Metin bölümü:
__________

Kafein Tüketiminin Gebelikteki Etkileri Üzerine Yeni Araştırmalar
Daha önce gerçekleştirilen çeşitli araştırmalar, gebelik döneminde kafein alımının bebeğin beyin gelişimini olumsuz etkileyebileceğini ve bazı sağlık sorunlarına neden olabileceğini ortaya koymuştu. Özellikle, kafein tüketiminin otizm ve Dikkat Eksikliği Hiperaktivite Bozukluğu (DEHB) gibi nörogelişimsel bozukluklarla ilişkili olabileceği iddiaları dikkat çekmişti. Ancak bu tür bulguların kesin ve net bir doğruluğu henüz kanıtlanmamıştı.

__________

Alıştırma hakkında:
Gebelikte kafein tüketimini ele alan metni, son cümlesinden sonra devam ederek sürdürür müsün? Kayıtlar, metinden bağımsız, ayrı bir malzemedir.

(Sayfa görüntüleri ve bunlardan çıkarılan metin)
__________

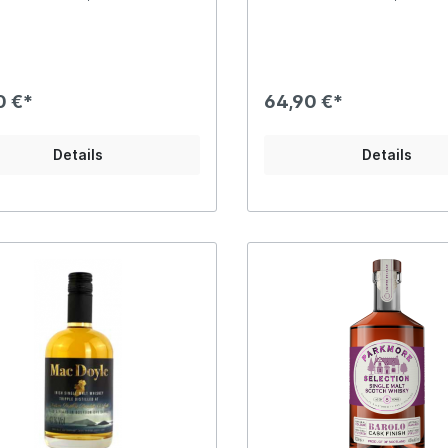
tet von Vanille, Eiche und
wird. Der Abgang ist knack
scotch.
klar, mit Noten von kandier
Limette und einem verlock
frischen, maritimen Hauch.
0 €*
64,90 €*
Details
Details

__________

Yanıt alanı:
Psychological Medicine dergisinde yayımlanan yeni bir çalışmada, uluslararası bir araştırma ekibi kafein tüketimi ile DEHB arasındaki potansiyel bağlantıyı kapsamlı bir şekilde incelemeyi amaçladı. Araştırma, 1999 ile 2008 yılları arasında Norveç’teki tüm hamile kadınlara yönelik olarak gerçekleştirildi. Katılımcılar, gebelik öncesi ve hamilelik sırasında ne kadar kahve tükettiklerini detaylı bir şekilde bildirdiler. Ayrıca, çocuklarının doğumdan itibaren 6 aylıkken başlayan ve 8 yaşına kadar devam eden nörogelişimsel durumları hakkında bilgi verdiler.
Bu veriler, çocukların dikkat, iletişim sorunları, motor becerileri ve dil gelişimi gibi alanlarda değerlendirilmesine olanak tanıdı. Araştırmacılar, anne ve çocuklardan alınan genetik örnekler üzerinden genetik varyasyonları da inceledi. Bu yöntemle, kahvenin tek başına etkisinin belirlenmesi hedeflendi.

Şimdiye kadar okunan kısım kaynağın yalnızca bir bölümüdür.